Monday, September 24, 2012

The Queen's Andy Warhol print is actually a conservative choice

The Royal Collection's latest purchase of an Andy Warhol portrait of the Queen shows great caution, writes Florence Waters.

The Queen purchases Andy Warhol prints of herself for Royal Collection Detail of Andy Warhol's portrait of the Queen

The Queen is the most portrayed royal in history – and among the most popular subjects for portrait artists ever. She has taken centre stage in various art exhibitions in her Jubilee year, notably a Cecil Beaton photography show at the V&A and a historic survey of her changing image at the National Portrait Gallery (both excellent shows are touring the country). 
It’s appropriate then that the Queen’s Royal Collection have invested in a new, contemporary portrait of Elizabeth in this year before their own exhibition opens at Windsor. It’s also appropriate that, when her face feels more familiar to us than ever before, the chosen portrait will be presented in a series of four. The Queen’s face, which adorns our stamps and bank notes, is after all a commodity – and that’s the idea that fascinated Warhol above all else. 
Some may be surprised to see that, bending tradition slightly, curators have chosen not a painted royal Diamond Jubilee portrait, but a splashy series of four late Warhols, all screen-printed in monochrome, with abstract collage effect colour-block squares and complete with sparkly tiaras made from crushed glass. 

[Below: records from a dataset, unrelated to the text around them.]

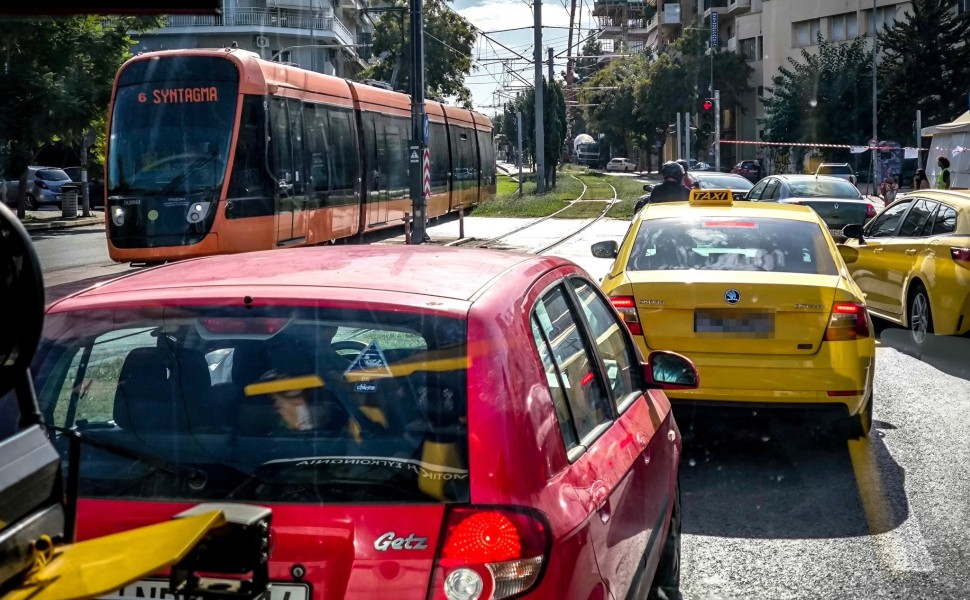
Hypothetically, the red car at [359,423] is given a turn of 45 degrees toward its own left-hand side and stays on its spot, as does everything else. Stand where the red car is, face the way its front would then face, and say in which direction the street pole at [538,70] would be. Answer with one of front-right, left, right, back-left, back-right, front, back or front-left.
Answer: front

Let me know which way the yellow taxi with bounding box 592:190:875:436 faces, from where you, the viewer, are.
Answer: facing away from the viewer

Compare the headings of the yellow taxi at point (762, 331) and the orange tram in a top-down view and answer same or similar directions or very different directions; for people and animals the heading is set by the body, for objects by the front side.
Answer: very different directions

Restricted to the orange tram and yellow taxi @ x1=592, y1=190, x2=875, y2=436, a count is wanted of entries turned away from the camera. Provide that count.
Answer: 1

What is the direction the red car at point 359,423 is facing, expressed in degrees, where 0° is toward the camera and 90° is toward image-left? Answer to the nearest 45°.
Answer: approximately 225°

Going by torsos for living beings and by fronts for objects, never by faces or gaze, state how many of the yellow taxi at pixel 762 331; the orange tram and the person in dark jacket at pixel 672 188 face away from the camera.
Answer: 2

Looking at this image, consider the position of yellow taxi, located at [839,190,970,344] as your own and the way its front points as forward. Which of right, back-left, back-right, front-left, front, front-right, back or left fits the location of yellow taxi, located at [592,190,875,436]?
back-left

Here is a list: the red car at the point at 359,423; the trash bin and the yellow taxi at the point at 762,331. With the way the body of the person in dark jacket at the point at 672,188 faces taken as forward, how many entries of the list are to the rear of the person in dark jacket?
2

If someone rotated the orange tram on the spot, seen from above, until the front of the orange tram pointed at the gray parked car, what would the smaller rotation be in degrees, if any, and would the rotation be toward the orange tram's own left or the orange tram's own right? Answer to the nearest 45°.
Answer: approximately 135° to the orange tram's own right

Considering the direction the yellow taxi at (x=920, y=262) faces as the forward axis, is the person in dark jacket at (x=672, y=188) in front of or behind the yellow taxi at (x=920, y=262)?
in front

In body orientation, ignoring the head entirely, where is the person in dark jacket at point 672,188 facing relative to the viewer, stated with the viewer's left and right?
facing away from the viewer

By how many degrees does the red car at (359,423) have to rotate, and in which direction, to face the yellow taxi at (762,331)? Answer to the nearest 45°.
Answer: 0° — it already faces it

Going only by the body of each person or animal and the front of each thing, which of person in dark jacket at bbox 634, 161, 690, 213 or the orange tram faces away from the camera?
the person in dark jacket

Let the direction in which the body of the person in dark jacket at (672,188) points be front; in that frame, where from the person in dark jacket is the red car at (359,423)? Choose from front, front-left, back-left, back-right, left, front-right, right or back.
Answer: back
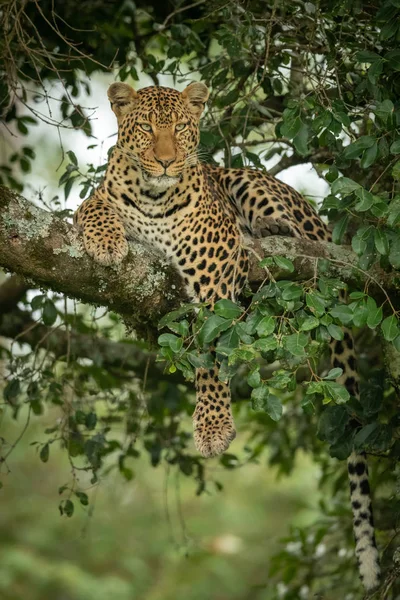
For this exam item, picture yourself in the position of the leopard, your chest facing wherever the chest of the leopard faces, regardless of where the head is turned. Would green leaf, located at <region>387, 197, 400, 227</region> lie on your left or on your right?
on your left

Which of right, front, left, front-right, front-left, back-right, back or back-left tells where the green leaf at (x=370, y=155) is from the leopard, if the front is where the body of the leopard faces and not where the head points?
left

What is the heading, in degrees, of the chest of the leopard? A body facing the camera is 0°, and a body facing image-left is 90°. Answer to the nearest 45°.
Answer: approximately 45°

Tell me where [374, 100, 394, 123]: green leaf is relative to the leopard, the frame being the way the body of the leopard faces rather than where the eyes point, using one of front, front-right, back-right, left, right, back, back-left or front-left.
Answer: left

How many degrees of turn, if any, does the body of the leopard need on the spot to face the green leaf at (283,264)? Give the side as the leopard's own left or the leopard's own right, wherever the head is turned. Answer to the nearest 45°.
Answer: approximately 90° to the leopard's own left

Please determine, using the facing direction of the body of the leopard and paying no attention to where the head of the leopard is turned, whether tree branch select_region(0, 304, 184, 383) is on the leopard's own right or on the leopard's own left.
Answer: on the leopard's own right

However, the portraits are actually a pretty conservative investment. Warhol dominates the contemporary art sales rooms like no other artist, so really these prints – not one-offs, but part of a limited edition (estimated at £150,000 so on the cheaper scale for Warhol) – show the Royal Collection exercising great caution in a new market. Of course, with these glamorous shots, there’s no risk of repeating the Lucian Freud disaster again, either! 
For the artist who once said “I want to be as famous as the Queen of England” you might think that his portrait taking place up next to royals painted by Van Dyck and Holbein would have delighted Warhol. But I wonder … 
What’s sad about this purchase is that, in buying just these four prints of Elizabeth II, the Royal Collection have divided up what should have been a wider series of beautiful Queens, including Queen Beatrix of the Netherlands, Queen Margrethe of Denmark and Queen Ntombi Twala of Swaziland. The original series boldly puts all these beauties on a level paying field, asking us to compare them, our relationship with each of them, and observe how differently each one carries their power.